··· Texte ···

Samhain : l’emprise d’un monde parallèle

Après avoir produit plusieurs courts-métrages, dont l’horrifique Catcalls, Kate Dolan passe au long format avec Samhain (primé lors du Festival de Gerardmer 2022), film sur l’emprise d’une mère possédée par une entité surnaturelle. En reprenant ce thème courant dans le cinéma de genre, la réalisatrice prend un risque certain, mais elle parvient à le traiter à sa manière, sans air de déjà-vu. Ainsi, Samhain nous plonge dans le sinueux labyrinthe des ténèbres, dans un monde tiraillé entre le réel et une dimension démoniaque. Le film contient le récit de différentes emprises, celle d’une possession malsaine, puis celles d’esprits humains déviants vers une folie incontrôlable. Kate Dolan explique ainsi ce que signifie Samhain, fête païenne venue d’Irlande, et popularisée aux États-Unis avec Halloween. À travers cette évocation traditionnelle, se glisse une foisonnante histoire riche en références, qui n’est pas sans rappeler certains classiques du genre. L’œuvre se démarque en proposant un cinéma personnel, intimiste. La relation mère/fille décrite par la cinéaste est-elle le reflet d’une réalité ? En tout cas, Samhain développe des réponses claires, proposant plusieurs définitions de la notion d’emprise.

Char, collégienne, vit avec sa mère dépressive. Un peu avant Halloween, celle-ci disparaît, puis revient quelques jours après à la maison. Dès lors, la jeune fille constate des comportements étranges. L’esprit de cette femme se trouve aux prises avec une force malveillante qui la pousse à vouloir tuer la jeune fille.

Kate Dolan produit une première incursion réussie dans le film de genre, proposant un résultat alliant fantastique et horreur, avec un intéressant travail de mise en scène, certes établi à partir des codes habituels, mais dans laquelle on note un caractère personnalisé.

··· Données fournies ···

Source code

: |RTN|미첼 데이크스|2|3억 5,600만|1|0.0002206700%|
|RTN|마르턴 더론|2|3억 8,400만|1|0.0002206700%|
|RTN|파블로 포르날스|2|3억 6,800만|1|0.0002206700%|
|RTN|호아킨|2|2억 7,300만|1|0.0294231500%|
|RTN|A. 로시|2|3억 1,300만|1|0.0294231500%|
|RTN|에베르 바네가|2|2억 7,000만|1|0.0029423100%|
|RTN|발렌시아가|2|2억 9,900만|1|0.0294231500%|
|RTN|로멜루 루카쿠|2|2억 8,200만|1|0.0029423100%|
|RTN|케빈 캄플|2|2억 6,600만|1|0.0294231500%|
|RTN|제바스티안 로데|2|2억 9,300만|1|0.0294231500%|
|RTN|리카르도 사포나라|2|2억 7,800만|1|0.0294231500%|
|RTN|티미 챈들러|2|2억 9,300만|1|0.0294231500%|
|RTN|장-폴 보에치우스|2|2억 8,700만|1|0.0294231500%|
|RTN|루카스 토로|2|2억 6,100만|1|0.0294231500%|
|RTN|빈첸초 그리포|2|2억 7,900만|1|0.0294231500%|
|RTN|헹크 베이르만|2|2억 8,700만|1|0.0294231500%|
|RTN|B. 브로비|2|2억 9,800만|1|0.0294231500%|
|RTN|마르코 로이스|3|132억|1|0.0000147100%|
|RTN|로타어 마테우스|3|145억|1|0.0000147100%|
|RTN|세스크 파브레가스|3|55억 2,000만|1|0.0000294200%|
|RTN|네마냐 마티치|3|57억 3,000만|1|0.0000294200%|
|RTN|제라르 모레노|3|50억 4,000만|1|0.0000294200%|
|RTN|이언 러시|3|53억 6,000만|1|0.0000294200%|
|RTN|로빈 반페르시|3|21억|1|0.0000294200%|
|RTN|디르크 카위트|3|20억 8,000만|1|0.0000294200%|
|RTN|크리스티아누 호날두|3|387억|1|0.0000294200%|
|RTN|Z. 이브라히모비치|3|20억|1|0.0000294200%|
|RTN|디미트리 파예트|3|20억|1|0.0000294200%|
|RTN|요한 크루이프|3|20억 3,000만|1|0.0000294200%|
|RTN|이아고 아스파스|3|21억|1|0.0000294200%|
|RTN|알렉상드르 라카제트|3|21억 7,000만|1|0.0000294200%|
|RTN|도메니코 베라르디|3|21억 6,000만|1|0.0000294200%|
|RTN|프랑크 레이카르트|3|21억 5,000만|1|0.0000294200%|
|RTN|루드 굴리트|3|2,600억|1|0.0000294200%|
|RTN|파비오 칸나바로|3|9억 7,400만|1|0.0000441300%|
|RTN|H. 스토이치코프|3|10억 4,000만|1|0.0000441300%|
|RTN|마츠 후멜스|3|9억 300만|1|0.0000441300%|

···

=== Consigne ===
Réécrivez le passage du texte sur Samhain qui va de « Kate Dolan produit » jusqu'à « un caractère personnalisé. », en y remplaçant « mise en scène » par « réalisation ».

=== Réponse attendue ===
Kate Dolan produit une première incursion réussie dans le film de genre, proposant un résultat alliant fantastique et horreur, avec un intéressant travail de réalisation, certes établi à partir des codes habituels, mais dans laquelle on note un caractère personnalisé.